Les classiques russes tels que ceux d’Alexandre Pouchkine et de Léon Tolstoï sont bannis des programmes scolaires dans toute l’Europe, et les représentations de compositions et de pièces de théâtre russes sont verboten (interdites), ou annulées par anticipation. Les gens sont menacés, humiliés, leurs biens sont détruits ; ils sont conspués dans les médias sociaux et invités à quitter le pays. Les Russes ne sont plus les bienvenus dans les magasins et les restaurants.

« Nous ne pouvons pas accepter que la culture, qui est l’un des biens les plus précieux de l’humanité, soit étranglée, maltraitée et privée de ses pouvoirs pacificateurs et contraignants, concluent les signataires. L’autodafé de livres dans les lieux publics sera-t-il la prochaine étape de ‘l’Europe cultivée’ ? Dans un processus de paix entre la Russie et l’Ukraine, il est important et dans l’intérêt de tous de favoriser les intérêts communs, et non une division complète et irréconciliable ».

« Nous, les soussignés, demandons une remise en question immédiate de la politique et des médias allemands, afin de contrer la russophobie rampante en Allemagne et en Europe. Nous demandons au président fédéral et à la Cour constitutionnelle fédérale de prendre note des violations du droit à la liberté d’expression et d’opinion, d’y mettre fin et de protéger les citoyens respectueux de la loi contre les attaques haineuses. Nous demandons aux autorités et aux autres organismes publics de s’abstenir de fomenter la haine ethnique contre les Russes, tout ce qui est russe est lié à la Russie ».

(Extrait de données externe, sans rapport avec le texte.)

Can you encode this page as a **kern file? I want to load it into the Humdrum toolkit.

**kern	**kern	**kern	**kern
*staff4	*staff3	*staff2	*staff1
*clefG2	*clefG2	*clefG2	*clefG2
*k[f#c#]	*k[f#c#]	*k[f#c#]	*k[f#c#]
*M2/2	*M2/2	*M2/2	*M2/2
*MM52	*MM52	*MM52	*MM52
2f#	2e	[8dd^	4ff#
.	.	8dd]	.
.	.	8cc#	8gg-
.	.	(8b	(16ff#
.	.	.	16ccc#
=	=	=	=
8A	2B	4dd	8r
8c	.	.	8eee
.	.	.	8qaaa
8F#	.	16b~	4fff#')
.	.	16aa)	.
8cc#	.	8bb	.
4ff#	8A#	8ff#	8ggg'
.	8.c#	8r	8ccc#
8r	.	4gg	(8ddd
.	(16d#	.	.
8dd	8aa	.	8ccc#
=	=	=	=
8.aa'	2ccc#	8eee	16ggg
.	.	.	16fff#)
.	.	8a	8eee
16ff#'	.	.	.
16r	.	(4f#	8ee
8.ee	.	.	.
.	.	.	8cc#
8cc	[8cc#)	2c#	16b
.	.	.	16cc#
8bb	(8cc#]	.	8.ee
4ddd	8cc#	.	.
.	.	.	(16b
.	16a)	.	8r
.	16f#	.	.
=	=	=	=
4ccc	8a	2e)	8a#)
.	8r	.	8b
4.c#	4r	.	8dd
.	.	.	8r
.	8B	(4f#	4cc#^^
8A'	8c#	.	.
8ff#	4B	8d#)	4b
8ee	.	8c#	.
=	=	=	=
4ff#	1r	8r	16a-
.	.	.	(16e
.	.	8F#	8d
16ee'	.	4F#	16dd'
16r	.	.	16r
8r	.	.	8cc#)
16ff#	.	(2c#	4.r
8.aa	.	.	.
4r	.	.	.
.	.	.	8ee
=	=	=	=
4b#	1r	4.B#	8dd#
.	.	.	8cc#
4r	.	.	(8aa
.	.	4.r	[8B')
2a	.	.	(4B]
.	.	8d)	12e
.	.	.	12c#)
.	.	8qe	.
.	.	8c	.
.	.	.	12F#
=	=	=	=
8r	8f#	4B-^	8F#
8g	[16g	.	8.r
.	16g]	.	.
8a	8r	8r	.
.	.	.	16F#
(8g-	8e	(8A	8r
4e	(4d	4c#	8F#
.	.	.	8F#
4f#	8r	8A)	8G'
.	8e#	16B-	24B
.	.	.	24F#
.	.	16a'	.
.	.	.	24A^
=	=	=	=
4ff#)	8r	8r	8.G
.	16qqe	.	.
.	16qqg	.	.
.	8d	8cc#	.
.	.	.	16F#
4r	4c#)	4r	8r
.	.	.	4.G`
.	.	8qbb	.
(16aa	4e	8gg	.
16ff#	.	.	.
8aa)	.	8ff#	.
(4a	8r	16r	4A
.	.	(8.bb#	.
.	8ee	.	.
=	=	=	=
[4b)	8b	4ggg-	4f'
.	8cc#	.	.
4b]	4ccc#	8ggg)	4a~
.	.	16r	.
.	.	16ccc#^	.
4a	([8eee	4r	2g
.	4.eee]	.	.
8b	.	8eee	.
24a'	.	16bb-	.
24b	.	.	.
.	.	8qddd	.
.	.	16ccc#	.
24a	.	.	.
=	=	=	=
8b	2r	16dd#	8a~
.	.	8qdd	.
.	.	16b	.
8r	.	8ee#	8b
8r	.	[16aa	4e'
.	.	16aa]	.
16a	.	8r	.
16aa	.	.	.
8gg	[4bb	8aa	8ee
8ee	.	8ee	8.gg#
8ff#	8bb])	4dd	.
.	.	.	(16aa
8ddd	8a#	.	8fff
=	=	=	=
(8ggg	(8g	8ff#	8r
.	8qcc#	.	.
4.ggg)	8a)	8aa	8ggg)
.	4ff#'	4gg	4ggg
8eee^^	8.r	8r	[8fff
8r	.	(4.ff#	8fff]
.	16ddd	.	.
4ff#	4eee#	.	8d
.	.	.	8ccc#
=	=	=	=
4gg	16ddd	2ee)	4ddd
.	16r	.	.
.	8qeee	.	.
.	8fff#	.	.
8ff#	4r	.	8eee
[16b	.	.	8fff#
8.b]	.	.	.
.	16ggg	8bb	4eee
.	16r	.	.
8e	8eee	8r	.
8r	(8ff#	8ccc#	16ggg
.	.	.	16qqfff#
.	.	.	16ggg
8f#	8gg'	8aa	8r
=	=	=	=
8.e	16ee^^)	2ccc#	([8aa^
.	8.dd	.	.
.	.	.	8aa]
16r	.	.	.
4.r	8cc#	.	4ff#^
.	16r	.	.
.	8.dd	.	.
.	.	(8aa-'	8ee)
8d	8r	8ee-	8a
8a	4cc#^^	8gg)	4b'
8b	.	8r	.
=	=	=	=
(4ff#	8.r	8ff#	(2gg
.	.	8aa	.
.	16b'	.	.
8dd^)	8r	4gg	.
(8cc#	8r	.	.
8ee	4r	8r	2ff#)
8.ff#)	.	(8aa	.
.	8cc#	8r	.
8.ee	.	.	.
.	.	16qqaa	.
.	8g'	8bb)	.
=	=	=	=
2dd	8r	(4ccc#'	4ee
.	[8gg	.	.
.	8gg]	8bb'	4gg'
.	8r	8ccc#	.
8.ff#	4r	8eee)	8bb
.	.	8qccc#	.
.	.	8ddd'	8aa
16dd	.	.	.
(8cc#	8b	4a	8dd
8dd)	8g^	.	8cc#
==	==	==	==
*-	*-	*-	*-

Au contraire, toutes les mesures possibles doivent être prises contre l’incitation à la haine et les incidents criminels, afin de continuer à donner de l’espace à l’échange entre les cultures et à leurs forces pacificatrices inhérentes. La paix commence en nous. La paix n’est pas une voie à sens unique, mais la guerre est toujours une impasse ! La paix doit être faite pour les peuples, pas contre eux. La culture est la paix — la paix a besoin de la culture.